There’s a logical fallacy that parents like to throw at each other. It goes like this: well, my kid never does fill_in_the_blank. The response is simple: until they do.

Your daughter is an excellent climber and will never fall out of the tree, until she does.

Your son would never play with a snake, until he does.

Cross-platform development will never be a feasible solution, until it is.

This is what all the hard-eye-rolling, [redacted]-age developers have missed. Just because it hasn’t worked in the past, doesn’t mean it won’t in the future. The truth is insidious: cross-platform development may not have worked well, but it’s been slowly getting better for years. And now, it’s good enough.

Does this mean native development is out? Should native developers flee their platforms and flock to the nearest compromise? Naw. There are lots of scenarios that will never work in cross-platform development. There’ll always be space for craftsmanship. Native development isn’t going anywhere.
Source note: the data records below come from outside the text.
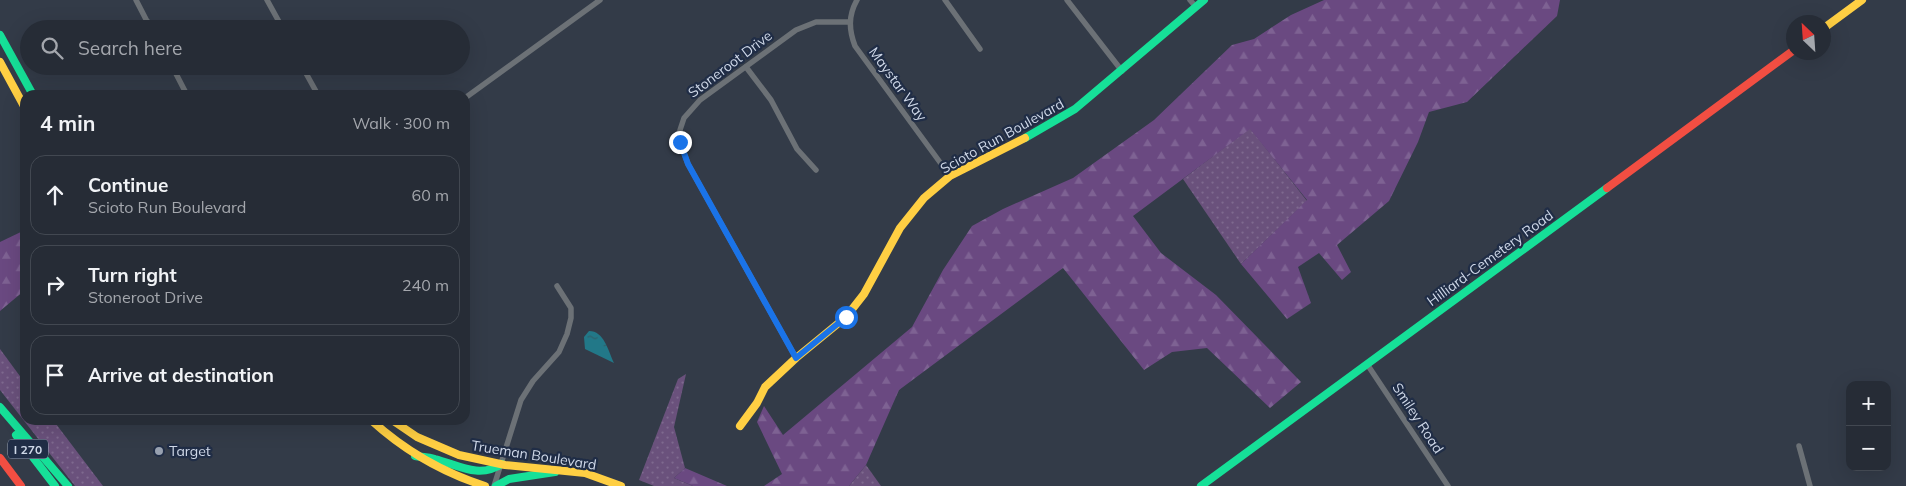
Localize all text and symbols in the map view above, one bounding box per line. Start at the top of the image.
north arrow [1786,15,1831,60]
search box [20,20,470,75]
street label: Stoneroot Drive [684,27,776,101]
icon: search [38,34,66,62]
text: Search here [78,36,182,60]
street label: Maystar Way [865,43,931,125]
street label: Scioto Run Boulevard [937,95,1067,177]
text: 4 min [40,110,95,136]
text: Walk · 300 m [352,113,450,133]
route end [669,131,692,154]
text: Continue [88,173,168,197]
icon: ahead [41,181,69,209]
text: 60 m [412,185,449,205]
text: Scioto Run Boulevard [88,197,246,217]
street label: Hilliard-Cemetery Road [1423,206,1557,310]
text: Turn right [88,263,177,287]
icon: right [41,271,69,299]
text: 240 m [402,275,449,295]
text: Stoneroot Drive [88,287,203,307]
route start [835,306,858,329]
icon: arrive [41,361,69,389]
text: Arrive at destination [88,363,274,387]
street label: Smiley Road [1388,379,1448,457]
map controls [1846,381,1891,471]
button: + [1846,381,1891,426]
button: − [1846,426,1891,471]
street label: Trueman Boulevard [470,436,598,474]
road number: I 270 [8,439,48,458]
place label: Target [169,442,211,460]
marker: Target [153,445,165,457]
But then, neither is cross-platform.

It’s time to we accept the truth: cross-platform development serves a roll that won’t be going away. React Native might someday go away, but if it does, it’s because a better development platform has come along. For now, it’s one of the best out there and it works better than you might think.

Welcome to the death-march of progress. Now go grab a cup of coffee, maybe pour some whiskey in it, clone that tutorial repo, and get learning. React Native developers are in demand and pay well. I can tell you that having experience in both native and cross-platform development bodes really well for your job prospects.

Or don’t.

Nobody’s forcing you to learn React Native. 7 Mobile development is a massive industry now so there’s plenty of space for both. Just realize that React Native isn’t dirty, and no matter what the acolytes or evangelists might claim, it’s never going to replace native development. It’s just another tool and the sooner we accept it, the sooner we can get back to the business of making great apps.

  1. Or maybe 4? I know I released my first app on iOS 4, but I can’t recall if I actually started in iOS 3. Let’s just say 3, cause it sounds better, right? Also, that fish I didn’t catch because I don’t fish was at least 80 lbs. 

  2. I mean, come on! I’ve got hundreds of unit tests and they all pass. What the hell are you complaining about now? 

  3. Just be careful not to mention which Friday. 

  4. Adding Typescript to RN used to be a multi-hour process, and that was when you knew what you were doing. My first attempt took me two days, and required combining the advice from several different blogs/tutorials to get it to work. And it was still worth it. Now days, it’s a simple babel extension (which is installed by default) and a tsconfig file. You have no excuse. Use Typescript. 

  5. Sort of. It still compiles to Javascript, so many runtime features you might expect aren’t there. Typescript is all about compile time safety, but once compiled, the wild west of Javascript takes over. You’ll feel this whenever you try to check if the object you have is the type you expected only to find you can’t, though there are hacks around this. 

  6. But let’s be honest: when is that not true, even in native development? There are always compromises. Figuring out the nature of the compromises and aligning them with the project is a big part of software development. That will never change. 

  7. Setting aside client demands, of course.